◆ **Metin Bloğu**
--*--

Savaş Kürt coğrafyasından başkente taşındı. Bu, savaşta yeni bir aşamadır. Patlamanın toz dumanı arasından bu gerçeği görmek gerekiyor.
Hikaye, 7 Haziran seçimlerinin düzene sarsıcı bir darbe vurmasıyla başlamıştı. Ardından Saray’ın masayı devirmesi ve sivil darbe geldi. Bu arada Kürt coğrafyasında “öz yönetim” ilanları başladı. Saray, MGK’nin bir dönem aldığı “çöktürme planı”nın uygulamasına geçti. O günlerde yaşananlar devletin 7 Haziran seçim sonuçlarına ve “öz yönetim” ilanlarına tepkisi olarak algılandı. Bu süreçte Saray, 1 Kasım seçim sonuçlarıyla bir başarı elde etti. Fakat bu başarı bıçak sırtındaydı. Tümüyle garanti altına alınması için başkanlık sistemi adı altında faşizmin örgütlenmesi gerekiyordu.
Düzen Kürt Özgürlük Hareketi’yle Türk halkının ittifakından büyük korkuya kapıldı. “Hendek savaşları” büyük bir güçle ve aynı zamanda gürültülü medya operasyonlarının desteğiyle ezilmeye çalışırken hedef halkların ittifakını çökertmekti. Düzen bunda geçici bir süre başarı kazandı. 7 Haziran’ın yarattığı coşku daha yaşanamadan Saray’ın politik ortama yüklediği büyük dehşet tablolarıyla bilinçlerde sallantılar yaşandı.
Bir dönem sonra “öz yönetim” ilanlarının ve “hendek savaşlarının” yarattığı “ne oluyor?”, soruları geri planda kaldı. Yaşananların gerçek yüzü öne çıktı. Yaşanan bir irade savaşıydı. Düzen Kürt Özgürlük Hareketi’ni büyük ölçüde tasfiye etmeyi amaçlıyor; Kürt Özgürlük Hareketi ise Rojava’nın da rüzgarıyla, kendi etki ve iktidarını koruma ve büyütmeyi hedefliyordu.
Bunlar yaşanırken AKP’de ve Kürt Özgürlük Hareketi’nde iki büyük dönüşüm yaşanmaktaydı. AKP iktidarı özgürlüklere saldırdıkça kaçınılmaz bir şekilde faşizme evrimleşiyordu. “Başkanlık sistemi” bunun siyasal adı oldu. Böylece cumhuriyet tarihinde ilk defa askeri darbeler dışında sivil bir faşizm örgütlenmeye başlandı. Bu siyasal olarak yeni bir durumdu. AKP’nin zaten demokrasi ile arası hiçbir zaman iyi olmamıştı. Ülke özgürlüğe doğru bir hamle yapınca AKP ve devlet faşizme doğru yol aldılar.

--*--

◆ **Verilen Görev a**
Kayıtlarda "10h24m35s, as seen in the frame that follows." ifadesini içeren satırdan başlayıp kayıtların sonunda biten satırları, boş satırları dışarıda bırakarak "Sıra" ve "Satır" sütunlu bir Markdown tablosu olarak verin.

◆ **Veriler**
--*--

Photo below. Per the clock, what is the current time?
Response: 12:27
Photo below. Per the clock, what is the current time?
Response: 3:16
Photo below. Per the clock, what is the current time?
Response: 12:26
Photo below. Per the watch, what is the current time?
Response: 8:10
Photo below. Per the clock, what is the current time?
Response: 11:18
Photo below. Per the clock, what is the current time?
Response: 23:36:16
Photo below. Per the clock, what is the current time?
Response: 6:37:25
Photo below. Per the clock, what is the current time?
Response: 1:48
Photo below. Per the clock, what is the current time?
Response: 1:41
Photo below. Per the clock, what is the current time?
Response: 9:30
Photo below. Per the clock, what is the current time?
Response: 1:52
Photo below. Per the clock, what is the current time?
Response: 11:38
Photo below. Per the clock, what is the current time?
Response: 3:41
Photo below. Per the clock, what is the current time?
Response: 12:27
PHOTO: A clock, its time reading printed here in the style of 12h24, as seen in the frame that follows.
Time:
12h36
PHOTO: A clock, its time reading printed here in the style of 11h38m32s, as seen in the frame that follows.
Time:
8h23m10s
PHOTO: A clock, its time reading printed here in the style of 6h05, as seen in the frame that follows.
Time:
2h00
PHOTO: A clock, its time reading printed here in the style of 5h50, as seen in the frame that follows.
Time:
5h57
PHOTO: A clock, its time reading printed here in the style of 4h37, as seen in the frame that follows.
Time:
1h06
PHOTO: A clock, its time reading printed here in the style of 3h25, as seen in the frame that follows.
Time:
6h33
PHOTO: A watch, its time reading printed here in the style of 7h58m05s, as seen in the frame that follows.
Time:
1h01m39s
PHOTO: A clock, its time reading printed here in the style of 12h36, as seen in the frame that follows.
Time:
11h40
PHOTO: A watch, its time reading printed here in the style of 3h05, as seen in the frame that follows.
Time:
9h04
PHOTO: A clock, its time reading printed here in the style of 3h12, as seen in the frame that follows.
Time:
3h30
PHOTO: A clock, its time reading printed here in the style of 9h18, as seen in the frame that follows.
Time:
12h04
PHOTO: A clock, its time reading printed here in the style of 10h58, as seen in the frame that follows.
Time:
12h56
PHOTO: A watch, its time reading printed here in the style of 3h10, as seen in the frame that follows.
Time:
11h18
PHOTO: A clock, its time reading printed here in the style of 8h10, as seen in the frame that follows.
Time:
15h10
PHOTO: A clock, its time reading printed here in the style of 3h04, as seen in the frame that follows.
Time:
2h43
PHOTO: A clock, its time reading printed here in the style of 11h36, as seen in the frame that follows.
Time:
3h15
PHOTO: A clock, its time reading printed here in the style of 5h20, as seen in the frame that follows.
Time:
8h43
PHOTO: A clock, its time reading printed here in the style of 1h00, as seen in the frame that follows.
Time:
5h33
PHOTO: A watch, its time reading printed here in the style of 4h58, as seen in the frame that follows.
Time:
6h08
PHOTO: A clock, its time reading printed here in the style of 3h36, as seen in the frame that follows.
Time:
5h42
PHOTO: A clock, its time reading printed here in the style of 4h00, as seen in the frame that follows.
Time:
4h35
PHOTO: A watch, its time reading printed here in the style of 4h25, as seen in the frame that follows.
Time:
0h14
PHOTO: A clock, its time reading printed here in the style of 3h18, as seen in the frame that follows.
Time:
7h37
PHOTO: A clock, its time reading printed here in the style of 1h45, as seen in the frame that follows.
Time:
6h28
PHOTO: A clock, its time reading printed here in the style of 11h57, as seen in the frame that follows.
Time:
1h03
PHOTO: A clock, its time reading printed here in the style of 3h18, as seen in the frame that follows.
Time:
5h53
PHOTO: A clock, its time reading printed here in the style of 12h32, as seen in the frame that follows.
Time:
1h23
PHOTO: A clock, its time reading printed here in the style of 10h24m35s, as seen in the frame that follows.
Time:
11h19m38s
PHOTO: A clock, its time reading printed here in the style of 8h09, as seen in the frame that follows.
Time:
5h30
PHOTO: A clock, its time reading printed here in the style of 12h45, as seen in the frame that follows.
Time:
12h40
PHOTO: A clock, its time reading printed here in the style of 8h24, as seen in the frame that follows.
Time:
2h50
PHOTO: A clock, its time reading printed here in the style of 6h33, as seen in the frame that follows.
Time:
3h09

--*--

◆ **Verilen Görev b**
Metin bloğuna göre hikâye hangi olayla başlamıştı?

◆ **Görev Çözümü a**
| Sıra | Satır |
|---|---|
| 1 | PHOTO: A clock, its time reading printed here in the style of 10h24m35s, as seen in the frame that follows. |
| 2 | Time: |
| 3 | 11h19m38s |
| 4 | PHOTO: A clock, its time reading printed here in the style of 8h09, as seen in the frame that follows. |
| 5 | Time: |
| 6 | 5h30 |
| 7 | PHOTO: A clock, its time reading printed here in the style of 12h45, as seen in the frame that follows. |
| 8 | Time: |
| 9 | 12h40 |
| 10 | PHOTO: A clock, its time reading printed here in the style of 8h24, as seen in the frame that follows. |
| 11 | Time: |
| 12 | 2h50 |
| 13 | PHOTO: A clock, its time reading printed here in the style of 6h33, as seen in the frame that follows. |
| 14 | Time: |
| 15 | 3h09 |

◆ **Görev Çözümü b**
7 Haziran seçimlerinin düzene sarsıcı bir darbe vurmasıyla.